Copy the records out again in full, swapping "Piano" for "Keyboard" everywhere it occurs and keeping every other character unchanged.

— START DATA FOR THE TASK —

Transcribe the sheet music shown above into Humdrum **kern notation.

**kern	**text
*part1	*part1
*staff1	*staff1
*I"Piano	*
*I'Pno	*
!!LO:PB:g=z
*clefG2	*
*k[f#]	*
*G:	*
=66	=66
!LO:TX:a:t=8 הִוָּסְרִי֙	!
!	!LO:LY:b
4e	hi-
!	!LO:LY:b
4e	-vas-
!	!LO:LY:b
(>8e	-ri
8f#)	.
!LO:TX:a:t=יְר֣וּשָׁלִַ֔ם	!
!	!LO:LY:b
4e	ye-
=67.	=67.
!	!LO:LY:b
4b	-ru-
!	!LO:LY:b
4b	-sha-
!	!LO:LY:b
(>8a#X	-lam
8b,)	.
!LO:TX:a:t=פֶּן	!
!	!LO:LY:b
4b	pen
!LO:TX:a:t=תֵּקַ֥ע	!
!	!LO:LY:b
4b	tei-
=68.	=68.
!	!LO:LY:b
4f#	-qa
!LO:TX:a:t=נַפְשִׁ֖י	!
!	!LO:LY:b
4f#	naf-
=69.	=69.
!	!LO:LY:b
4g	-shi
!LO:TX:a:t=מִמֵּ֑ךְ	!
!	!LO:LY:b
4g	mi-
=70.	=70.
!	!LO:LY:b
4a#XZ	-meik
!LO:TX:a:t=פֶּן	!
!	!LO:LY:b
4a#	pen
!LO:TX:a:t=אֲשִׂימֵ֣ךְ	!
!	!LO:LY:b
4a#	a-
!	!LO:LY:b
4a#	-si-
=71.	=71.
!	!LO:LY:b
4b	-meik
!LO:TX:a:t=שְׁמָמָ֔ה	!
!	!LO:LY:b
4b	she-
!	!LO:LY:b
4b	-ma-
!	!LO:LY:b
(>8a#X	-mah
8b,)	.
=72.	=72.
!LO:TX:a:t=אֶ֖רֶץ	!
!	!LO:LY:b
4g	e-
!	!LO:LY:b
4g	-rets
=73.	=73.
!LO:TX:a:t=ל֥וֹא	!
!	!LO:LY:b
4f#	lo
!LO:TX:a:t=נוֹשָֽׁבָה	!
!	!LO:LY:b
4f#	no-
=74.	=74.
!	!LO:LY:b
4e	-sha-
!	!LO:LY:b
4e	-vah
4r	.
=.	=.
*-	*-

— END DATA FOR THE TASK —

_EXERCISE OUTPUT_:
Transcribe the sheet music shown above into Humdrum **kern notation.

**kern	**text
*part1	*part1
*staff1	*staff1
*I"Keyboard	*
*I'Pno	*
!!LO:PB:g=z
*clefG2	*
*k[f#]	*
*G:	*
=66	=66
!LO:TX:a:t=8 הִוָּסְרִי֙	!
!	!LO:LY:b
4e	hi-
!	!LO:LY:b
4e	-vas-
!	!LO:LY:b
(>8e	-ri
8f#)	.
!LO:TX:a:t=יְר֣וּשָׁלִַ֔ם	!
!	!LO:LY:b
4e	ye-
=67.	=67.
!	!LO:LY:b
4b	-ru-
!	!LO:LY:b
4b	-sha-
!	!LO:LY:b
(>8a#X	-lam
8b,)	.
!LO:TX:a:t=פֶּן	!
!	!LO:LY:b
4b	pen
!LO:TX:a:t=תֵּקַ֥ע	!
!	!LO:LY:b
4b	tei-
=68.	=68.
!	!LO:LY:b
4f#	-qa
!LO:TX:a:t=נַפְשִׁ֖י	!
!	!LO:LY:b
4f#	naf-
=69.	=69.
!	!LO:LY:b
4g	-shi
!LO:TX:a:t=מִמֵּ֑ךְ	!
!	!LO:LY:b
4g	mi-
=70.	=70.
!	!LO:LY:b
4a#XZ	-meik
!LO:TX:a:t=פֶּן	!
!	!LO:LY:b
4a#	pen
!LO:TX:a:t=אֲשִׂימֵ֣ךְ	!
!	!LO:LY:b
4a#	a-
!	!LO:LY:b
4a#	-si-
=71.	=71.
!	!LO:LY:b
4b	-meik
!LO:TX:a:t=שְׁמָמָ֔ה	!
!	!LO:LY:b
4b	she-
!	!LO:LY:b
4b	-ma-
!	!LO:LY:b
(>8a#X	-mah
8b,)	.
=72.	=72.
!LO:TX:a:t=אֶ֖רֶץ	!
!	!LO:LY:b
4g	e-
!	!LO:LY:b
4g	-rets
=73.	=73.
!LO:TX:a:t=ל֥וֹא	!
!	!LO:LY:b
4f#	lo
!LO:TX:a:t=נוֹשָֽׁבָה	!
!	!LO:LY:b
4f#	no-
=74.	=74.
!	!LO:LY:b
4e	-sha-
!	!LO:LY:b
4e	-vah
4r	.
=.	=.
*-	*-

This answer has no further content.